Zwar gebe es einzelne Verbesserungen, diese seien jedoch schon lange angekündigt und halbherzig. Wesentlicher Mangel des Gesetzentwurfs sei die fehlende Ambition beim Ausbau erneuerbarer Energien. „Die leicht gehobenen Ausbauziele für Solar- und Windenergie reichen für die Klimaziele nicht aus.“ „Strom aus erneuerbaren Energien leistet einen wesentlichen Beitrag zur Erreichung der Klimaziele Deutschlands und der Europäischen Union“, heißt es einleitend im Referentenentwurf, der dem WESER-KURIER vorliegt. „Auf dem Weg zur Treibhausgasneutralität im Jahr 2050 muss deshalb der Ausbau der erneuerbaren Energien konsequent weiter vorangetrieben werden.“
Diese Konsequenz ist relativ – zumindest für Schnibbe: „Auch wenn die Ausschreibungsmengen für Wind-Onshore erhöht wurden, so sind diese immer noch deutlich zu niedrig, um das Ziel von 65 Prozent Strom aus Erneuerbaren bis 2030 zu erreichen.“ Eine jährliche Ausschreibungsmenge von mindestens fünf Gigawatt für Wind-Onshore wäre hier für eine sichere Zielerreichung notwendig – dies insbesondere auch vor dem Hintergrund der angestrebten stärkeren Sektorkopplung und dem dadurch deutlich steigenden Strombedarf. Zu berücksichtigen sei bei der Ausschreibungsmenge auch die hohe Zahl an Anlagen, die in den kommenden Jahren zurückgebaut werden. „Dem Referentenentwurf kann diesbezüglich ja entnommen werden, dass offensichtlich mit einem Nettozubau von lediglich 17 Gigawatt Wind-Onshore bis 2030 gerechnet wird.“
Bürger finanziell beteiligen
Es gibt aber auch Vorschläge im Entwurf, die auf Zustimmung stoßen. So werden gezielte Maßnahmen zum Erhalt der Akzeptanz für den weiteren Ausbau der erneuerbaren Energien vorgeschlagen. Bürger sowie Standortkommunen sollen künftig – wie im Vermittlungsausschuss zwischen Bundestag und Bundesrat vereinbart – finanziell an den Erträgen neuer Windenergieanlagen beteiligt werden. Diese direkten Zahlungen sorgen für Anreize, damit vor Ort neue Flächen für die Windenergie ausgewiesen werden.

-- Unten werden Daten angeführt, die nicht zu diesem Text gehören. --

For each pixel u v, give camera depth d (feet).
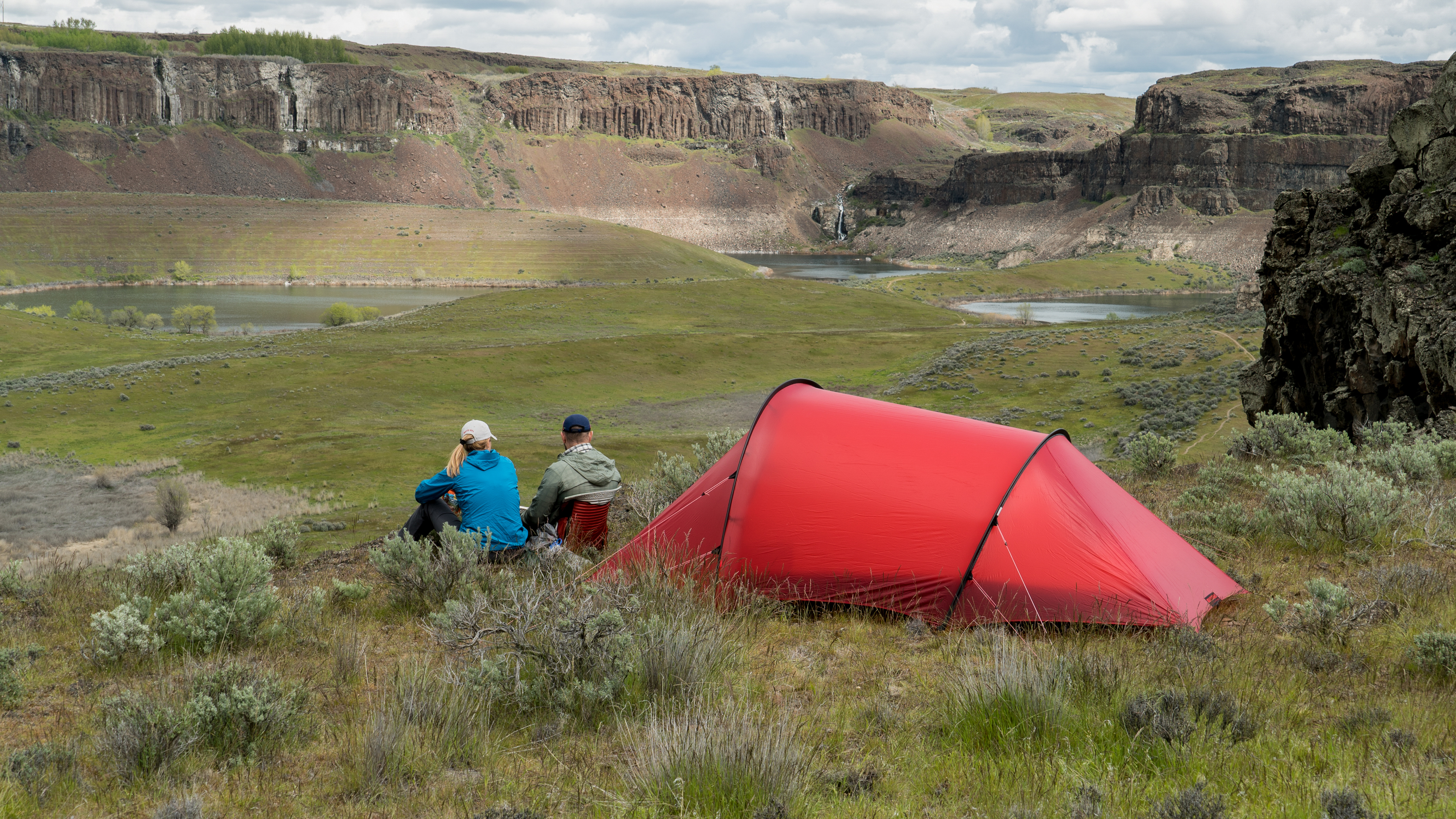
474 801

„Die finanzielle Beteiligung der Kommunen an den Erträgen vor Ort ist hingegen eine Neuerung, die wir seit vielen Jahren fordern und die mit Sicherheit zu einer stark zunehmenden Akzeptanz vor Ort führen wird“, so Schnibbe. „Das gewählte Modell mittels einer Zwangsabgabe und insbesondere auch in der vorgeschlagenen Höhe begrüßen wir ausdrücklich. Durch eine Abgabe an die Gemeinde profitieren, zumindest indirekt, wirklich alle Bürger vor Ort und nicht nur einige, die sich an einem Bürgerwindpark beteiligen können.“ Ebenfalls zu begrüßen sei die Abschaffung der Netzausbaugebiete sowie die Anreize, Windenergieanlagen auch an windschwächeren Standorten im Süden zu errichten.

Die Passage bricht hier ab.